NOR-WAY Bussekspress is a Norwegian intercity coach network, with lines between Kristiansand in the south, Namsos in the north, Trysil in the east and Bergen in the west, and with Oslo as the main hub. The lines are operated by many different companies, while they are marketed through NOR-WAY Bussekspress AS, a company owned jointly by the operating companies.

The services provide a public transport alternative where there are no train services, and also compete with trains on some routes. Some of the routes travel along and across fjords on ferry or bridge and on mountains. There are also international bus lines from Stavanger to Hamburg, Germany, and from Oslo to Gothenburg and Malmö in Sweden, and further on to Warsaw and Kraków in Poland.

The company does not operate routes itself, instead it is a marketing company that provides a brand for its owners to operate coach routes with.

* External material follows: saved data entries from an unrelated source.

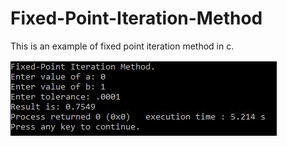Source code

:# Fixed-Point-Iteration-Method
This is an example of fixed point iteration method in c.

![picture of example output](Fixed-Point%20Iteration.JPG)
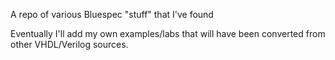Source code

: A repo of various Bluespec "stuff" that I've found

Eventually I'll add my own examples/labs that will have been converted from other VHDL/Verilog sources. 
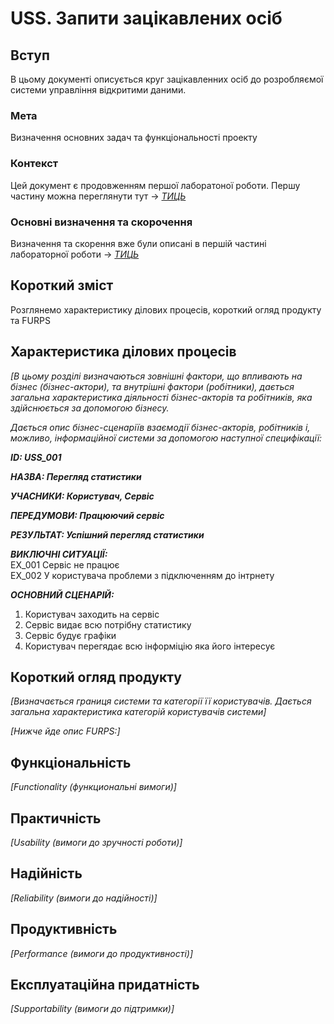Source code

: # USS. Запити зацікавлених осіб

## Вступ

В цьому документі описується круг зацікавленних осіб до розробляємої системи управління відкритими даними.

### Мета 

Визначення основних задач та функціональності проекту

### Контекст

Цей документ є продовженням першої лаборатоної роботи. Першу частину можна переглянути тут → [*ТИЦЬ*](https://github.com/MaxiskaSN/database_basics_template/blob/master/docs/requirements/state-of-the-art.md)


### Основні визначення та скорочення

Визначення та скорення вже були описані в першій частині лабораторної роботи → [*ТИЦЬ*](https://github.com/MaxiskaSN/database_basics_template/blob/master/docs/requirements/state-of-the-art.md)


## Короткий зміст

Розглянемо характеристику ділових процесів, короткий огляд продукту та FURPS

## Характеристика ділових процесів

*[В цьому розділі визначаються зовнішні фактори, що впливають на бізнес (бізнес-актори), 
та внутрішні фактори (робітники), дається загальна характеристика діяльності бізнес-акторів 
та робітників, яка здійснюється за допомогою бізнесу.*

*Дається опис бізнес-сценаріїв взаємодії бізнес-акторів, робітників і, можливо, інформаційної системи за допомогою наступної
специфікації:*

   
***ID: USS_001***
    
***НАЗВА: Перегляд статистики***
    
***УЧАСНИКИ: Користувач, Cервіс***

***ПЕРЕДУМОВИ: Працюючий сервіс***

***РЕЗУЛЬТАТ: Успішний перегляд статистики***

***ВИКЛЮЧНІ СИТУАЦІЇ:***  
EX_001 Сервіс не працює  
EX_002 У користувача проблеми з підключенням до інтрнету

***ОСНОВНИЙ СЦЕНАРІЙ:***

1.	Користувач заходить на сервіс  
2.	Сервіс видає всю потрібну статистику  
3.	Сервіс будує графіки  
4.	Користувач перегядає всю інформіцію яка його інтересує  


## Короткий огляд продукту

*[Визначається границя системи та категорії її користувачів. Дається загальна характеристика категорій користувачів
системи]*

*[Нижче йде опис FURPS:]*


## Функціональність

*[Functionality (функциональні вимоги)]*

## Практичність

*[Usability (вимоги до зручності роботи)]*

## Надійність

*[Reliability (вимоги до надійності)]*

## Продуктивність

*[Performance (вимоги до продуктивності)]*

## Експлуатаційна придатність

*[Supportability (вимоги до підтримки)]*
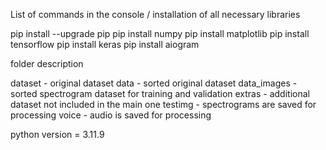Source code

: List of commands in the console / installation of all necessary libraries

pip install --upgrade pip
pip install numpy
pip install matplotlib
pip install tensorflow
pip install keras
pip install aiogram

folder description

dataset - original dataset
data - sorted original dataset
data_images - sorted spectrogram dataset for training and validation
extras - additional dataset not included in the main one
testimg - spectrograms are saved for processing
voice - audio is saved for processing

python version = 3.11.9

The company is owned by Finnmark Fylkesrederi, Firda Billag, Fjord1, Gauldal Billag, Hallingdal Billag, Helgelandske, JVB Eiendom, Vy Buss, Norgesbuss, Ofotens Bilruter, Ottadalen Billag, Saltens Bilruter, Setesdal Bilrute, Sporveisbussene, Sørlandsruta, Telemark Bilruter, Tide, Tinn Billag, TIRB, Torghatten Trafikkselskap, Federation of Norwegian Transport Companies, TrønderBilene, Veolia Transport Norge, Veøy Billag and Østerdal Billag.